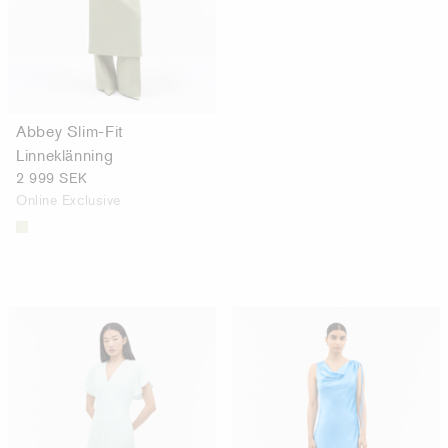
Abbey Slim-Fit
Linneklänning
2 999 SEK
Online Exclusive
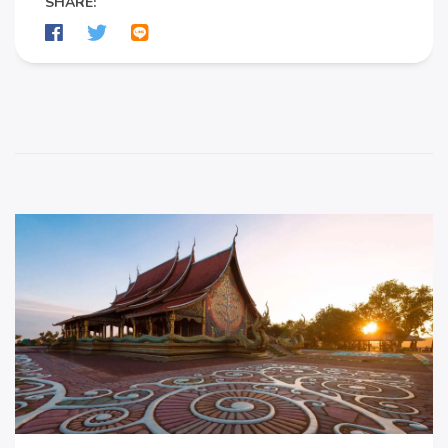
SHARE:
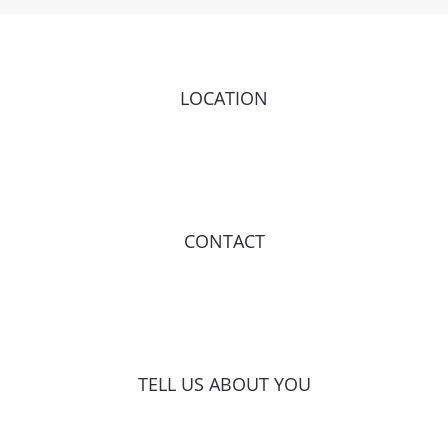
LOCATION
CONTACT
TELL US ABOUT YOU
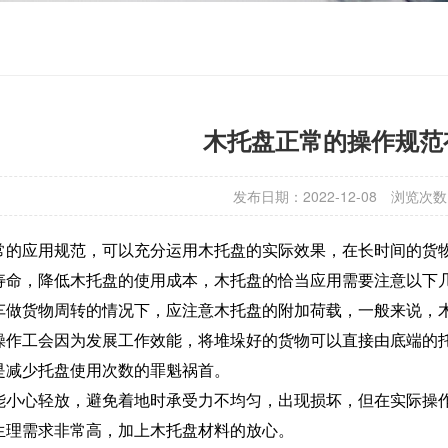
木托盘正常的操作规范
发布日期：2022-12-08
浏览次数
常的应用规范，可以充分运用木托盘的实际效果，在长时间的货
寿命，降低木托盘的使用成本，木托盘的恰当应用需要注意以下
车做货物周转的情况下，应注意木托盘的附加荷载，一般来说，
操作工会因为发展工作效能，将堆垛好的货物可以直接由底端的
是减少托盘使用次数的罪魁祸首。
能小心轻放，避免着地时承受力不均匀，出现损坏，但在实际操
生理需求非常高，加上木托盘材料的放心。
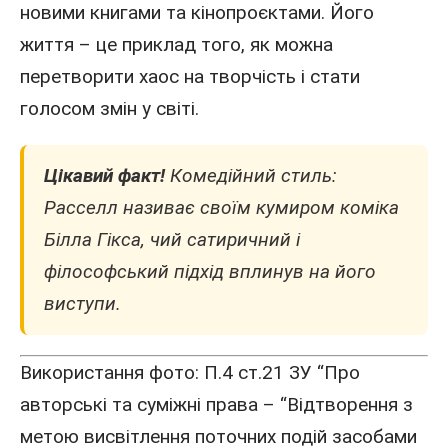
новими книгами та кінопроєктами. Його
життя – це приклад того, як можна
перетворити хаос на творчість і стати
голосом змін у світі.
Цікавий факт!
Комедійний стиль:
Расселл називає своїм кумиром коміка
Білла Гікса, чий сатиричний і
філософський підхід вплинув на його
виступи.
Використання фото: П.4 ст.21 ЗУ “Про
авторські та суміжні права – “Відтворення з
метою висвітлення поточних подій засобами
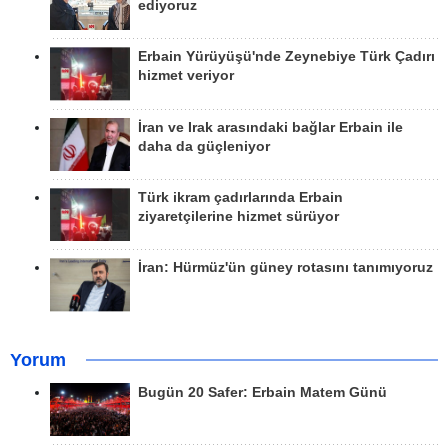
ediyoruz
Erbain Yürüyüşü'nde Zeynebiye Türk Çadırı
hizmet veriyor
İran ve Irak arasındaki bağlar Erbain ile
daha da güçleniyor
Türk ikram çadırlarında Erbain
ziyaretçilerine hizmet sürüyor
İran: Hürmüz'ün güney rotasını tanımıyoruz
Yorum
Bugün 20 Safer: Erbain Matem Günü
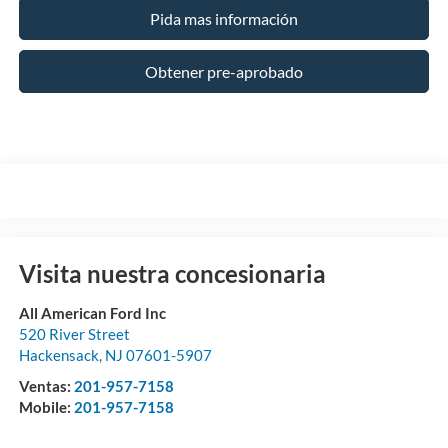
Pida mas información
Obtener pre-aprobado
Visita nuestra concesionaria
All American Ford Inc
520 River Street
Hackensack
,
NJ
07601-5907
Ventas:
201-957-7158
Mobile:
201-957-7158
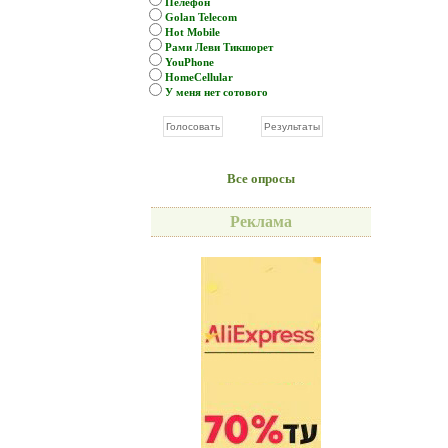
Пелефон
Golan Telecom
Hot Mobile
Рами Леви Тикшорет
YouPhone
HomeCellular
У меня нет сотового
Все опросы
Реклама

----------

» DESCRIPTION OF THE TASK:
Repeat every line of text in the data above with no changes, and leave the pictures out of your answer.

» RESPONSE:
Abbey Slim-Fit
Linneklänning
2 999 SEK
Online Exclusive
SHARE:
LOCATION
CONTACT
TELL US ABOUT YOU
木托盘正常的操作规范
发布日期：2022-12-08
浏览次数
常的应用规范，可以充分运用木托盘的实际效果，在长时间的货
寿命，降低木托盘的使用成本，木托盘的恰当应用需要注意以下
车做货物周转的情况下，应注意木托盘的附加荷载，一般来说，
操作工会因为发展工作效能，将堆垛好的货物可以直接由底端的
是减少托盘使用次数的罪魁祸首。
能小心轻放，避免着地时承受力不均匀，出现损坏，但在实际操
生理需求非常高，加上木托盘材料的放心。
новими книгами та кінопроєктами. Його
життя – це приклад того, як можна
перетворити хаос на творчість і стати
голосом змін у світі.
Цікавий факт!
Комедійний стиль:
Расселл називає своїм кумиром коміка
Білла Гікса, чий сатиричний і
філософський підхід вплинув на його
виступи.
Використання фото: П.4 ст.21 ЗУ “Про
авторські та суміжні права – “Відтворення з
метою висвітлення поточних подій засобами
ediyoruz
Erbain Yürüyüşü'nde Zeynebiye Türk Çadırı
hizmet veriyor
İran ve Irak arasındaki bağlar Erbain ile
daha da güçleniyor
Türk ikram çadırlarında Erbain
ziyaretçilerine hizmet sürüyor
İran: Hürmüz'ün güney rotasını tanımıyoruz
Yorum
Bugün 20 Safer: Erbain Matem Günü
Pida mas información
Obtener pre-aprobado
Visita nuestra concesionaria
All American Ford Inc
520 River Street
Hackensack
,
NJ
07601-5907
Ventas:
201-957-7158
Mobile:
201-957-7158
Пелефон
Golan Telecom
Hot Mobile
Рами Леви Тикшорет
YouPhone
HomeCellular
У меня нет сотового
Все опросы
Реклама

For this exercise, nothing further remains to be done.